SOURCE MATERIAL:

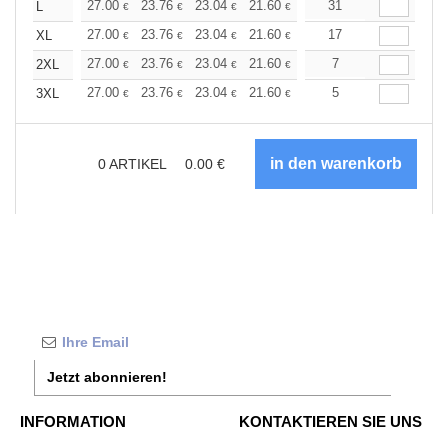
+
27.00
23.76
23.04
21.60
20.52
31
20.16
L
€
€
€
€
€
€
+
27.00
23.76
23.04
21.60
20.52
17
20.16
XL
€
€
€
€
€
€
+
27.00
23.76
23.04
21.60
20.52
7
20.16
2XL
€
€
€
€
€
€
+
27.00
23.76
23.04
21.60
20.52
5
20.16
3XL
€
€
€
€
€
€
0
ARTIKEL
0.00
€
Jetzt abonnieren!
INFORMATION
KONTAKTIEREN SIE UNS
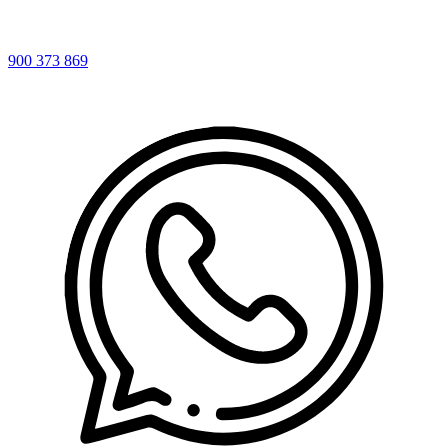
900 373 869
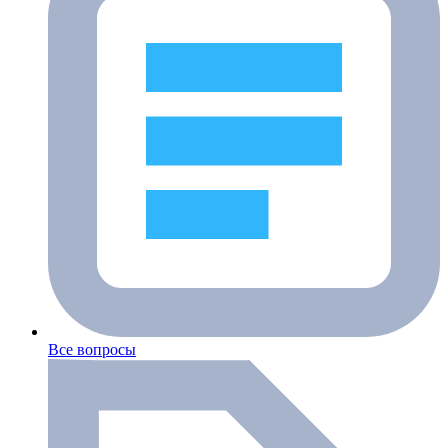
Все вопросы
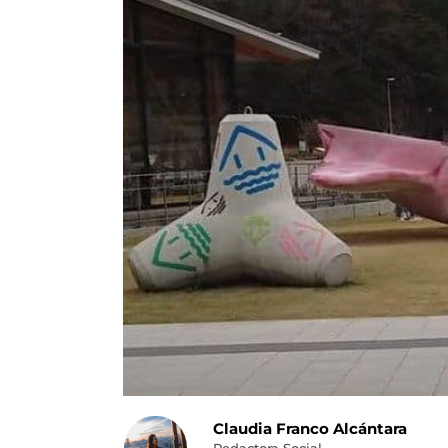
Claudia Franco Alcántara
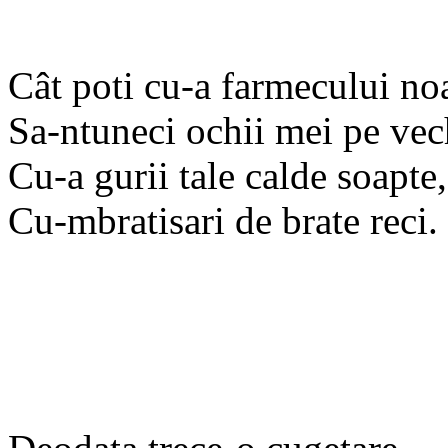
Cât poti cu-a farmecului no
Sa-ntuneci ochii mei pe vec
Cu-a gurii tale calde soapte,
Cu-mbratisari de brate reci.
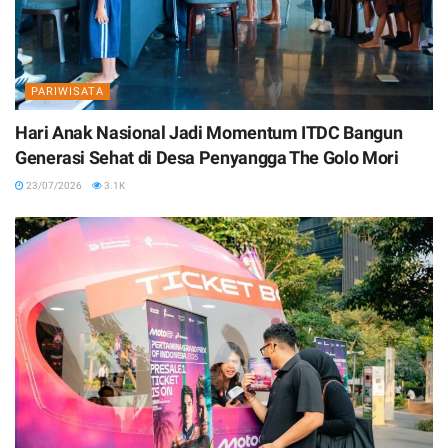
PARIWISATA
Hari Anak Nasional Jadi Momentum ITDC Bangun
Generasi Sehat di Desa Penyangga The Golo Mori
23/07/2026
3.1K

...

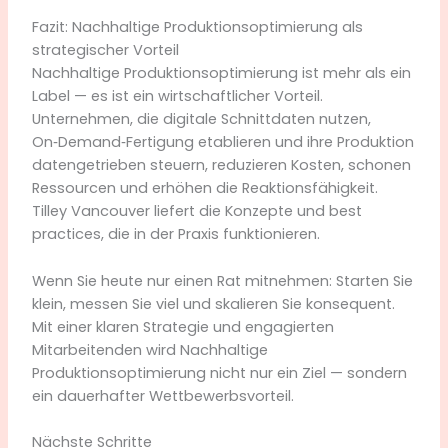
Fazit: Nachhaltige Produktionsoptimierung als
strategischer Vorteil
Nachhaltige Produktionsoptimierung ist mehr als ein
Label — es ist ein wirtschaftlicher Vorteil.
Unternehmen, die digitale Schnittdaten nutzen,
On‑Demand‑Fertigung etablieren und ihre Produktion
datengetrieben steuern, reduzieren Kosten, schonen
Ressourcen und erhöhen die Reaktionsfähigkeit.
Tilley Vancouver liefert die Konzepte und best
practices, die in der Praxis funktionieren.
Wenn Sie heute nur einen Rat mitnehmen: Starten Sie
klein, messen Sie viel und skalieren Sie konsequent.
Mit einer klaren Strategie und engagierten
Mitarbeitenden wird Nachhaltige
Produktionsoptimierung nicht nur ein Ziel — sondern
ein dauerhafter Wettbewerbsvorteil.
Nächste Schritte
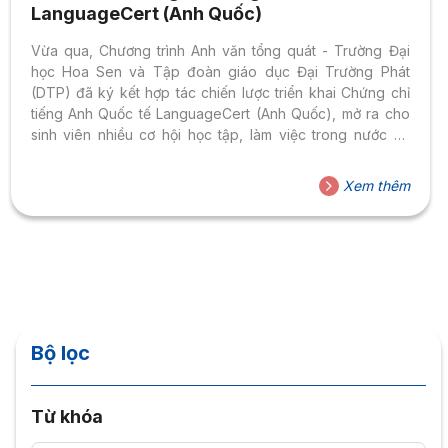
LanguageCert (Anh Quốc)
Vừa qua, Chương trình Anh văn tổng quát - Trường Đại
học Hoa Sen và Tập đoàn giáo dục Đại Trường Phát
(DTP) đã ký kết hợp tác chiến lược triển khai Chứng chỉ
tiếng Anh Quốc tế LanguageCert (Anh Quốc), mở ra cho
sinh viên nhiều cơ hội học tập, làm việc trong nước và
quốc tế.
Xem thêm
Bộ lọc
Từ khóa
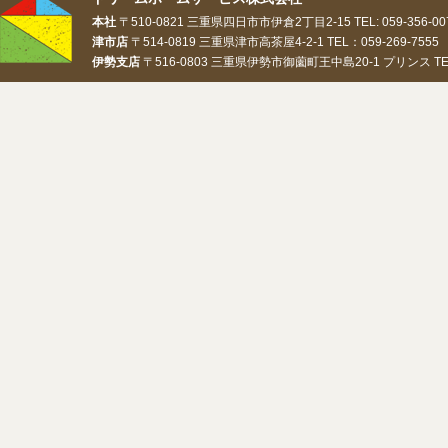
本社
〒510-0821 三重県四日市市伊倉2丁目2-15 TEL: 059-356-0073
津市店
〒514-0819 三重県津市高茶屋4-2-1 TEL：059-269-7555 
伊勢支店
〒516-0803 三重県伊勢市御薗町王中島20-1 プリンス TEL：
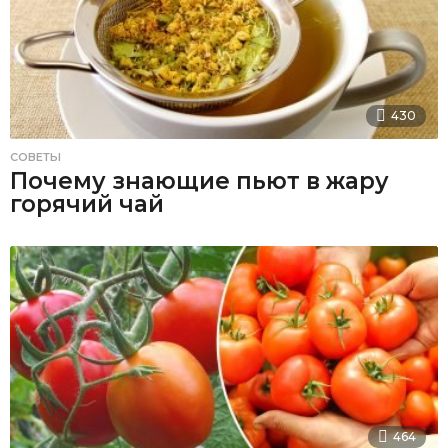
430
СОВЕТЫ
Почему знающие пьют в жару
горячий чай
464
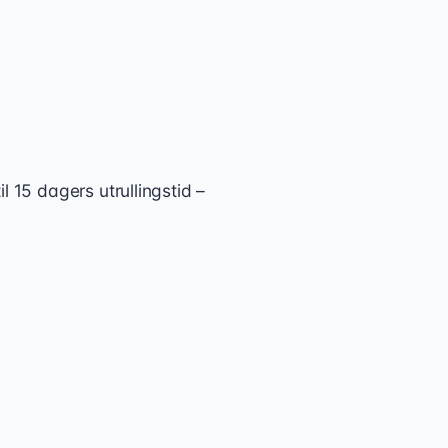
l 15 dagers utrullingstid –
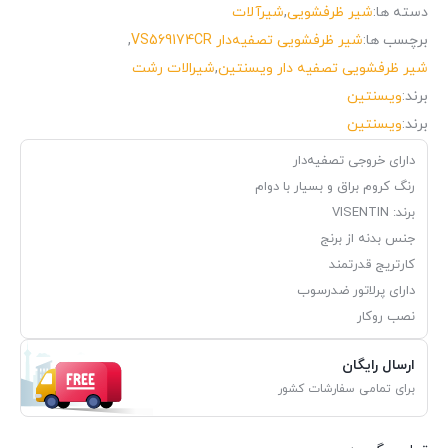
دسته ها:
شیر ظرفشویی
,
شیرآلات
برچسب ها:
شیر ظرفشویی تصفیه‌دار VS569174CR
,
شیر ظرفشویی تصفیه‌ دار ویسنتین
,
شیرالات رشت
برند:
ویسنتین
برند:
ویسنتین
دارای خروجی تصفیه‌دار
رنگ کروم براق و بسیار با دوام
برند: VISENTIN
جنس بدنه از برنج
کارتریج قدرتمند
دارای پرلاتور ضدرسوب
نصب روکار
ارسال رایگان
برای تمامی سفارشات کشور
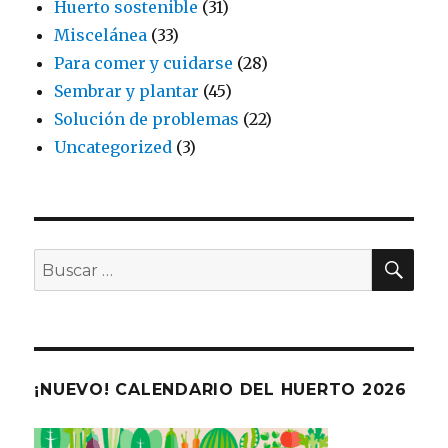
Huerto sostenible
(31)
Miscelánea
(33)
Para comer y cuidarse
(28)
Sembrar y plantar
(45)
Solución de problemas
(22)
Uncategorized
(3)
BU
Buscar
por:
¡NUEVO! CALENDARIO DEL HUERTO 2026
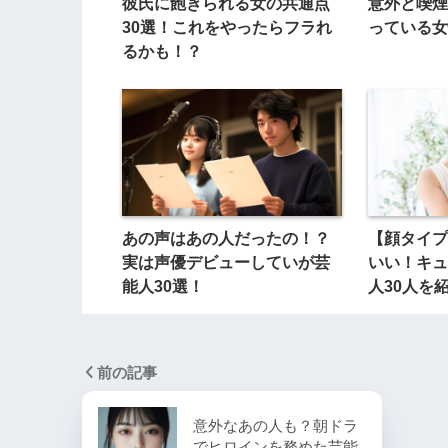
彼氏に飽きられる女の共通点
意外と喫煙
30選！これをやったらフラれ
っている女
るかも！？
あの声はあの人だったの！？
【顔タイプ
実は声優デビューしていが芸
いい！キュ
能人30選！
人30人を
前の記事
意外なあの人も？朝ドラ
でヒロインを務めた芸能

...

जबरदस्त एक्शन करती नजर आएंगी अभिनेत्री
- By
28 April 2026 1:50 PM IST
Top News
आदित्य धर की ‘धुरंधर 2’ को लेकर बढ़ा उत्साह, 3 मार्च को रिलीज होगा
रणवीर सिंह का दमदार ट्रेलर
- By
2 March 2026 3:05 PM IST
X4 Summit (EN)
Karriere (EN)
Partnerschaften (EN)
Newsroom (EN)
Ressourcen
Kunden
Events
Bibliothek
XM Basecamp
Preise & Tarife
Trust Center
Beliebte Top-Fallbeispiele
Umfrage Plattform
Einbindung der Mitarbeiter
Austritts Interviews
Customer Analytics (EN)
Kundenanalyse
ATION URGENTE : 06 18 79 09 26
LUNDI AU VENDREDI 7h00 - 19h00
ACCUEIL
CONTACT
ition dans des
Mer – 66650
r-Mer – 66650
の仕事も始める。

EXERCISE BRIEF: Using the listing above, list every line in which the string "تصفیه" occurs.

SOLUTION BELOW:
شیر ظرفشویی تصفیه‌دار VS569174CR
شیر ظرفشویی تصفیه‌ دار ویسنتین
دارای خروجی تصفیه‌دار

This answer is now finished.